What the task requires: Retype every line of the data below, keeping each word and mark unchanged.

(Collected data)

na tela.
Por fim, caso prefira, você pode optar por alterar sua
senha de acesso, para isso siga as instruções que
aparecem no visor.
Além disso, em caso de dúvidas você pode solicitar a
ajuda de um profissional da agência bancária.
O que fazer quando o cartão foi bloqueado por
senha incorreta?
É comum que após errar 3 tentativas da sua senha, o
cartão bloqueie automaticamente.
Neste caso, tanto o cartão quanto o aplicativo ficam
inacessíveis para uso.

Solution for this problem:
na tela.
Por fim, caso prefira, você pode optar por alterar sua
senha de acesso, para isso siga as instruções que
aparecem no visor.
Além disso, em caso de dúvidas você pode solicitar a
ajuda de um profissional da agência bancária.
O que fazer quando o cartão foi bloqueado por
senha incorreta?
É comum que após errar 3 tentativas da sua senha, o
cartão bloqueie automaticamente.
Neste caso, tanto o cartão quanto o aplicativo ficam
inacessíveis para uso.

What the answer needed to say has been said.